Microsoft has released Phi-4-reasoning and Phi-4-reasoning-plus, 14B-parameter small language models fine-tuned for complex reasoning tasks.

Microsoft Logo

Today, Microsoft announced Phi-4-reasoning, a 14B-parameter small reasoning model that is said to deliver strong performance on complex reasoning tasks. Microsoft trained this new model via supervised fine-tuning of Phi-4 on a curated set of "teachable" prompts generated using o3-mini. Microsoft also introduced Phi-4-reasoning-plus, a 14B-parameter variant of Phi-4-reasoning that delivers even better performance by generating longer reasoning traces.

According to Microsoft's whitepaper, these new Phi-4-reasoning models outperform several larger open-weight models, such as DeepSeek-R1-Distill-Llama-70B, and even match the performance levels of the full DeepSeek-R1 model on certain benchmarks. They are also said to outperform Anthropic's Claude 3.7 Sonnet and Google's Gemini 2 Flash Thinking models on all tasks except GPQA and Calendar Planning.

Microsoft Phi-4-Reasoning

The impressive claimed performance of Phi-4-reasoning suggets that careful data curation for supervised fine-tuning (SFT) is effective for reasoning language models, and performance may be further improved using reinforcement learning (RL).

Phi-4-reasoning has several limitations as well. First, the Phi-4 model primarily works with English text. Second, it is mainly trained on Python using common coding packages. Third, it has a context length of just 32k tokens.

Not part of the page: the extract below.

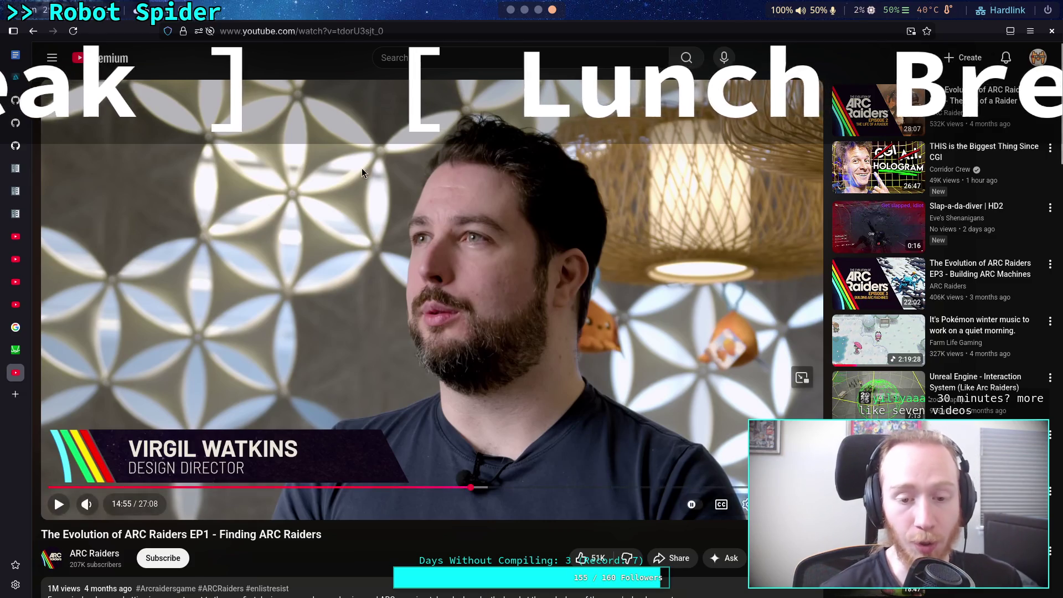
{"action": "left_click", "coordinate": [357, 486]}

Additional limitations can be found in the whitepaper.

Introducing Phi-4-reasoning, adding reasoning models to the Phi family of SLMs.

The model is trained with both supervised finetuning (using a carefully curated dataset of reasoning demonstration) and Reinforcement Learning.

📌Competitive results on reasoning benchmarks with… pic.twitter.com/p2FkjD4qfu
— Ahmed Awadallah (@AhmedHAwadallah) May 1, 2025

Microsoft stated that these new Phi-4-reasoning models are designed to accelerate research on language models. They are expected to be useful for developing AI applications in memory- or compute-constrained environments, latency-bound scenarios, and reasoning-intensive tasks.

Interested developers can check out these new models at Hugging Face and Azure AI Foundry.